What are the risks of not treating, or delaying treatment while awaiting the results of a urine culture? Well, more pain and suffering on the part of the patient, as well as the potential for worse infections (like pyelonephritis or sepsis). In the case of pregnant or immune-compromised women, the risks of not-treating can be devastating.

Thus, overall, it makes sense that we do not need an extraordinarily high level of confidence to begin treatment, and how much confidence we need varies with the patient. For an immune-competent, non-pregnant young woman who is symptomatic, treatment based on symptoms alone (giving a predictive value of at least 50-90%) is sufficient. We would likely do more harm than good in the event that the UA came back normal (false negative) and we withheld treatment.

In the case of an asymptomatic pregnant woman, given the potential negative sequelae of untreated asymptomatic bacteriuria (like preterm labor or pyelonephritis), it seems reasonable to treat any patient who has nitrites present on UA (PPV of 29.3%) but probably not leukocyte esterase alone (PPV of 8.2%). Furthermore, ordering a urine culture for the asymptomatic pregnant woman with nitrites makes sense because there is a 70% chance that she is being treated mistakenly, and knowing this may influence her prenatal care later on (such as the decision to give continuous antibiotic prophylaxis for recurrent UTIs).

So…

The most common source of over-diagnosis or misdiagnosis of UTI is in the ambulatory care or acute care setting, where a UA is performed without sufficient pretest probability (often as part of “standard” labs), and leukocyte esterase is discovered. The patient’s pretest probability may be even lower than the 6% we have considered here in our calculations. The patient is then treated for a UTI, even though there is a 90-95% chance that she does not have one, with her presenting symptoms falsely attributed to a UTI. Her real condition often goes undiagnosed.

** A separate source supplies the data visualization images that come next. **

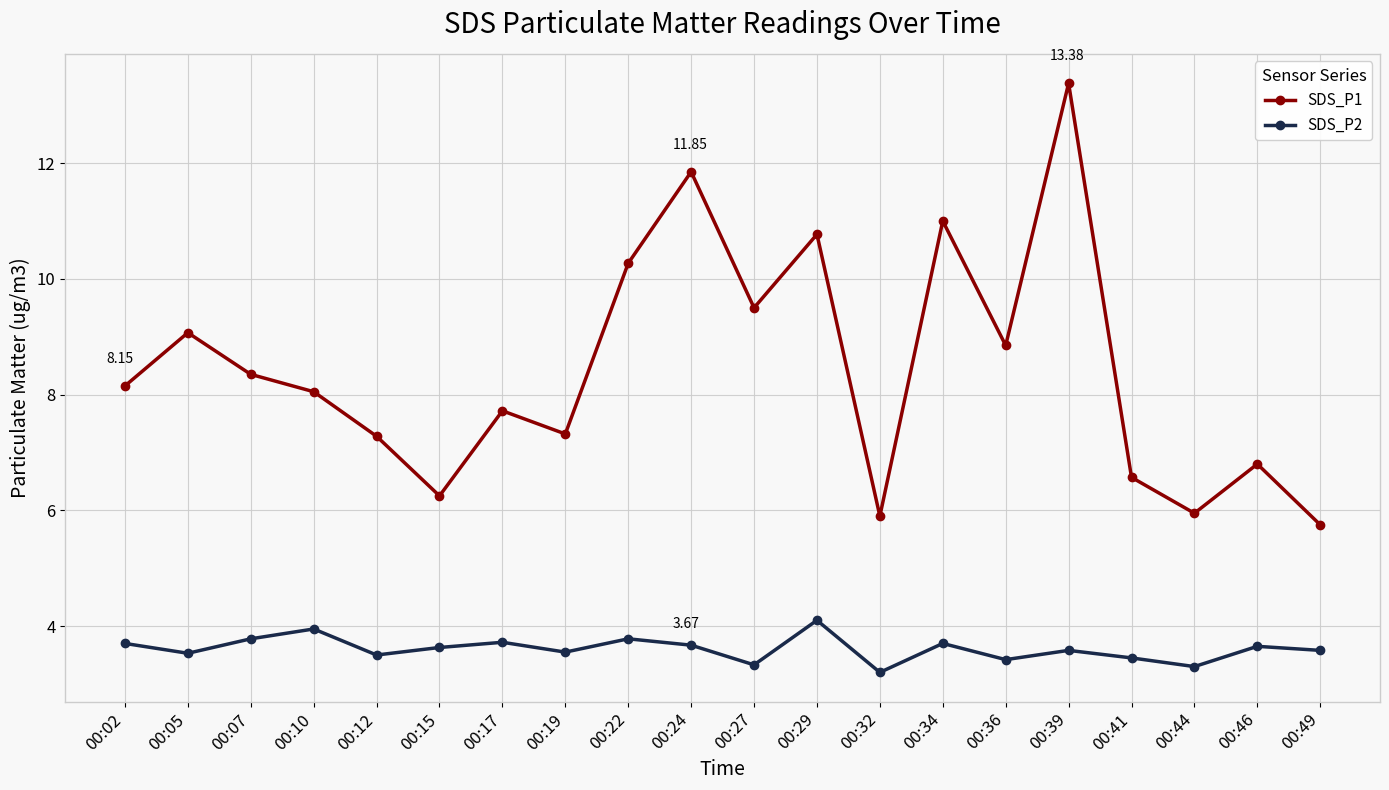

What is the difference between the maximum and minimum values in the SDS_P1 series?

7.6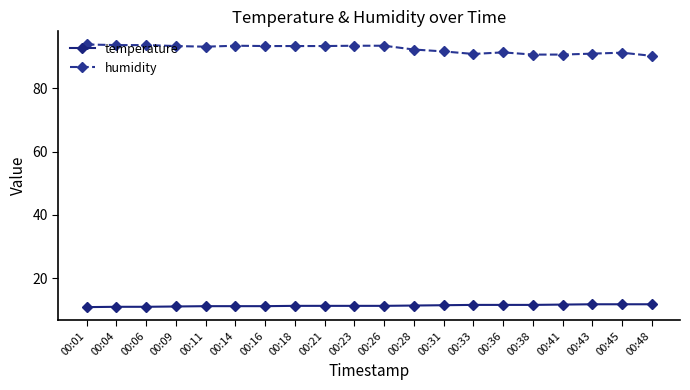

What value does the humidity series have at 00:36?

91.4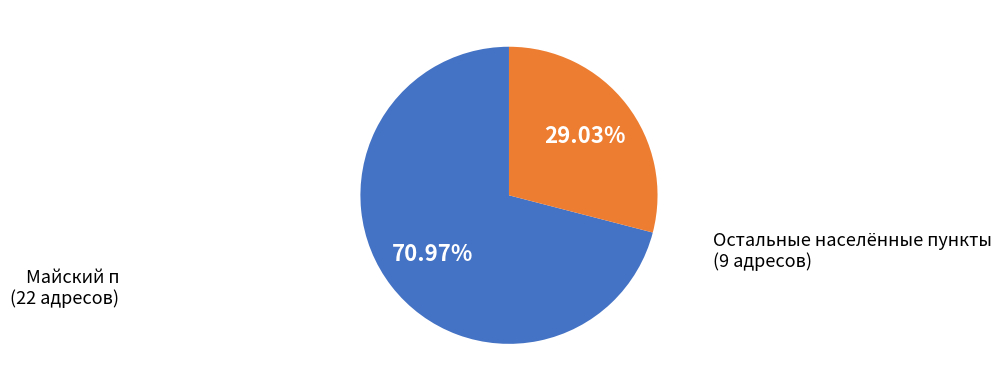

Is there any slice that represents more than half of the pie?

Yes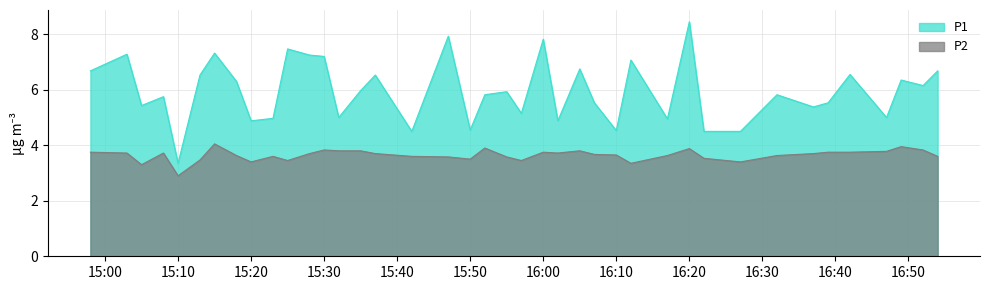

Where is the first local maximum for P1?

15:03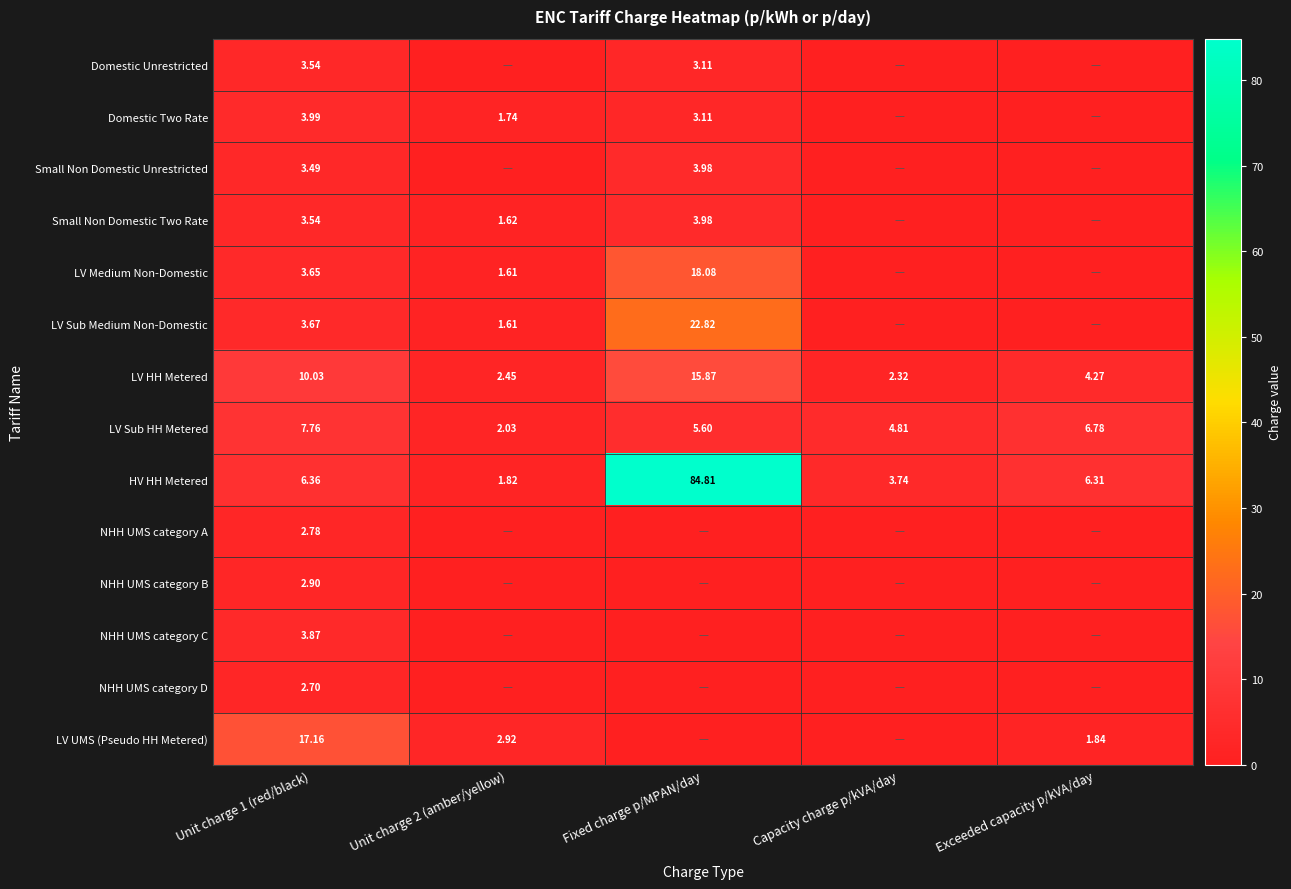

Between Unit charge 2 (amber/yellow) and Capacity charge p/kVA/day, which is larger?

Unit charge 2 (amber/yellow)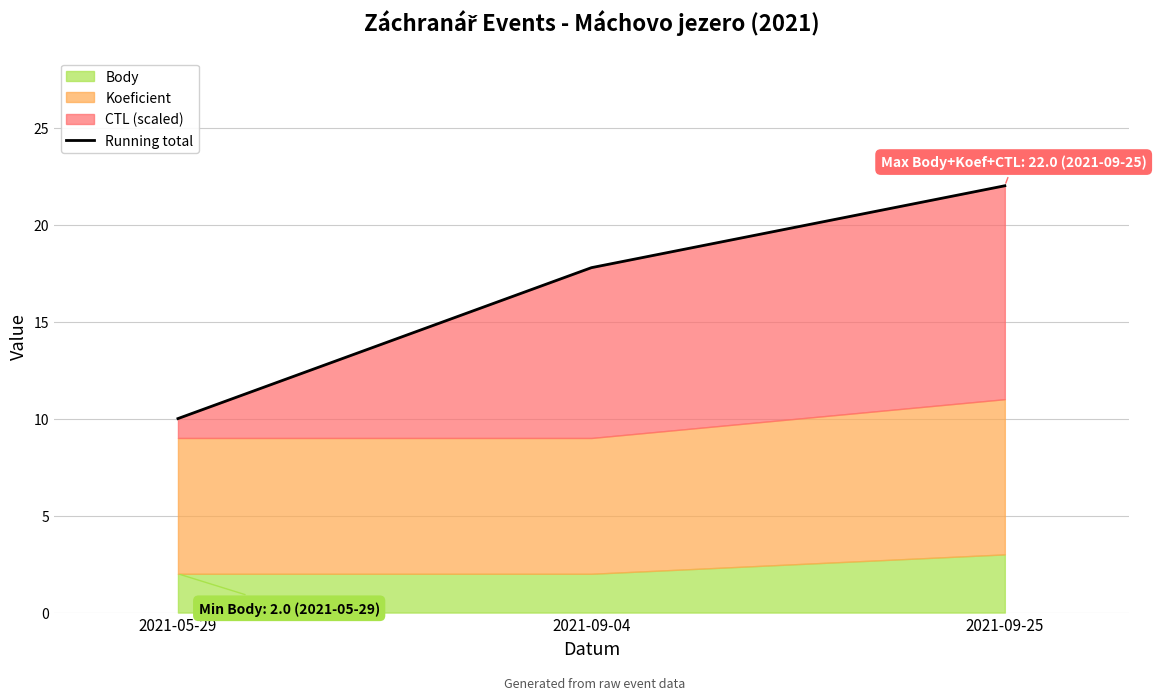

The chart shows a value of 10.0 at 2021-05-29. True or false?

True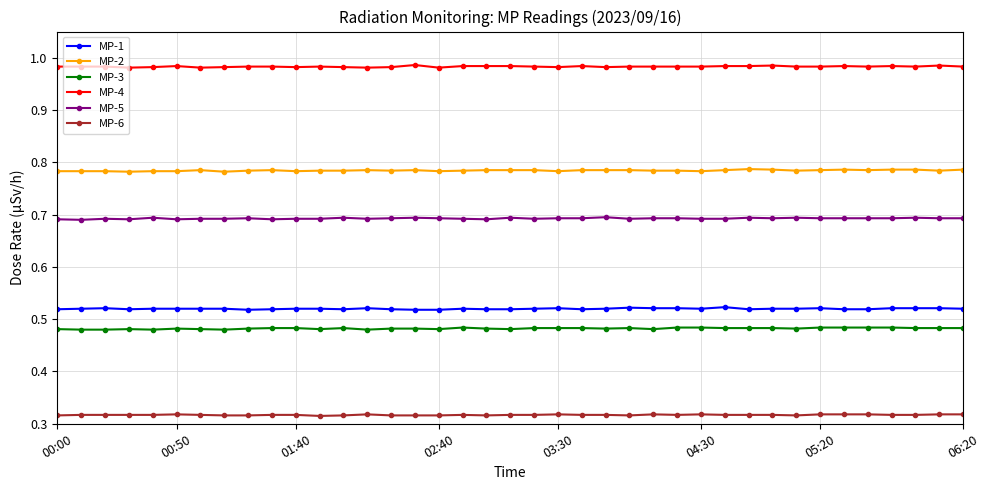

Rank the series by their maximum value, from lowest to highest.

MP-6, MP-3, MP-1, MP-5, MP-2, MP-4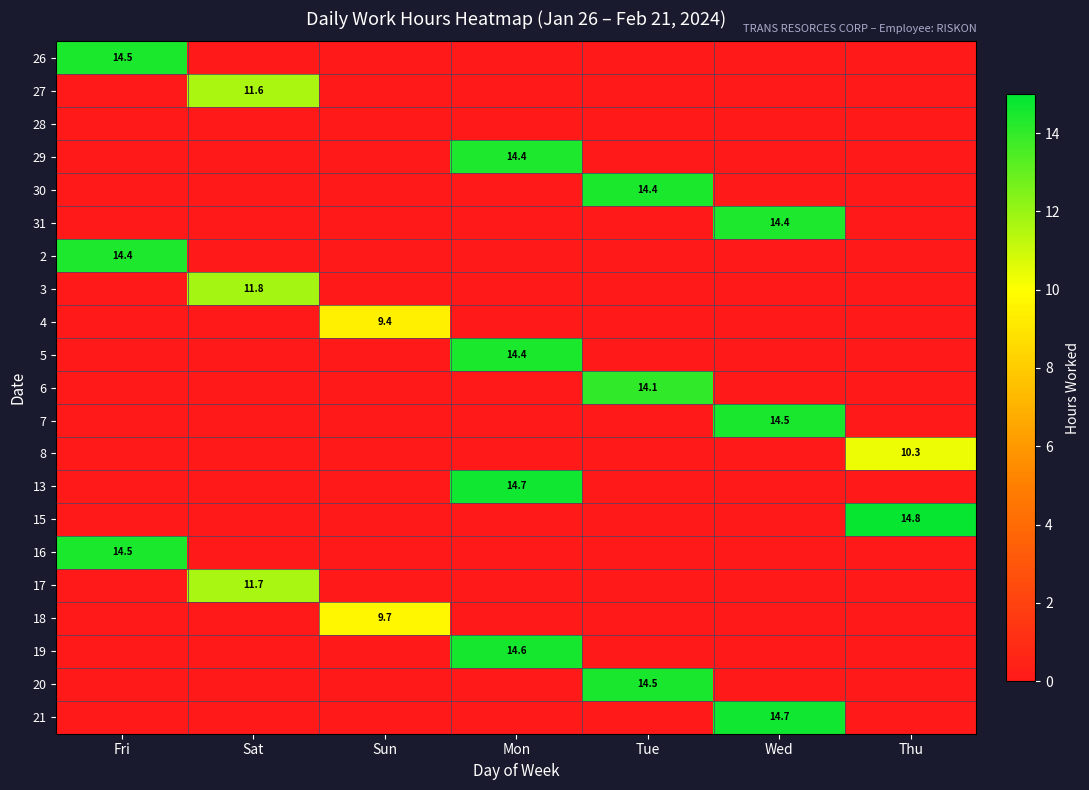

At which label is 4 closest to 4?

Fri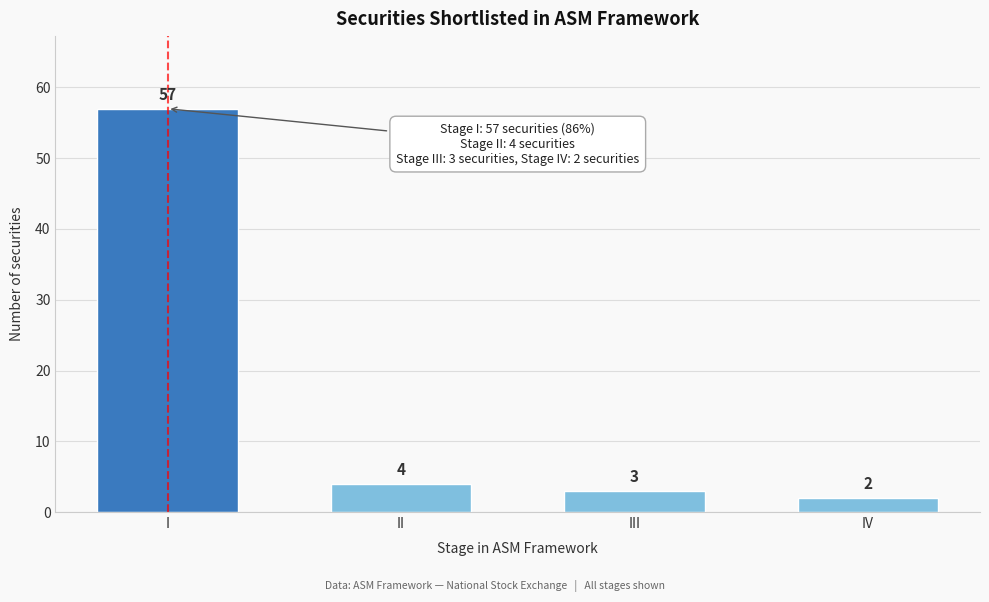

Reading right to left, list all the values displayed in this chart.

IV=2	III=3	II=4	I=57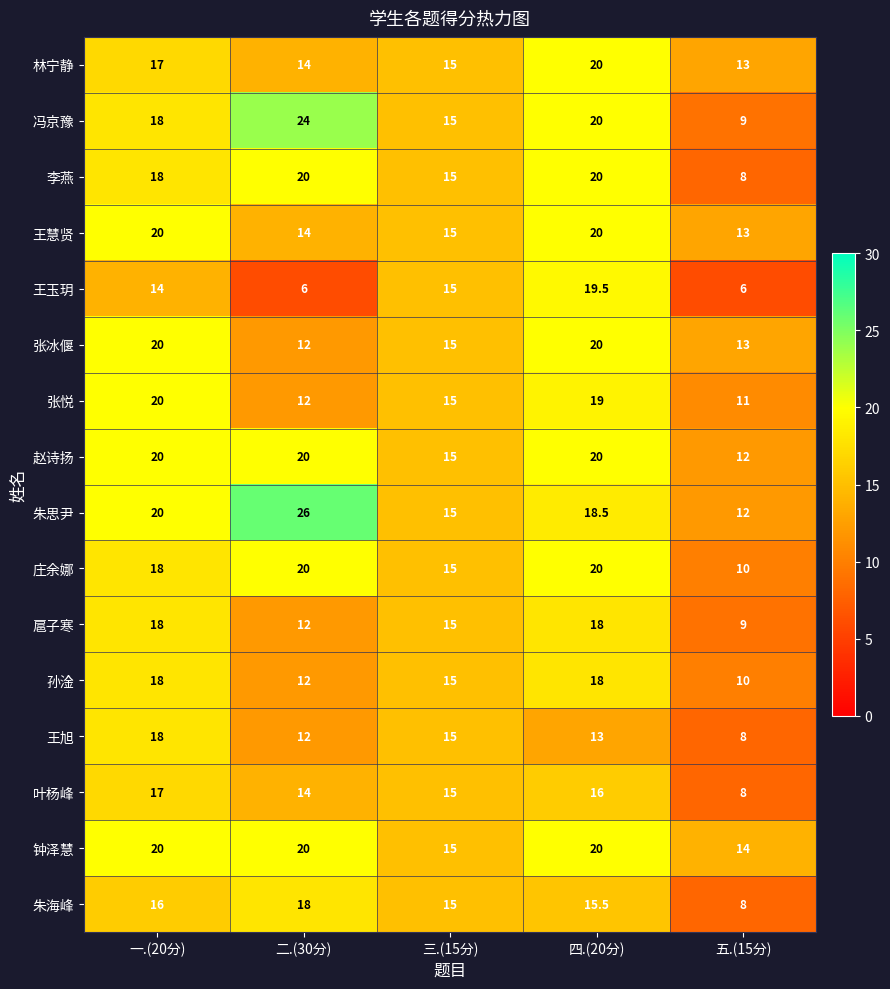

Which series has the largest total across all categories?

朱思尹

The most important skill necessary to prevent this from happening is a correct appreciation of the symptoms of a UTI in a non-febrile patient: new-onset dysuria, urgency, frequency, hematuria, and/or suprapubic pain. Don’t order a UA if one or more of these symptoms are not present. If they are present, consider not ordering a UA anyway and treating empirically unless something complicates the picture.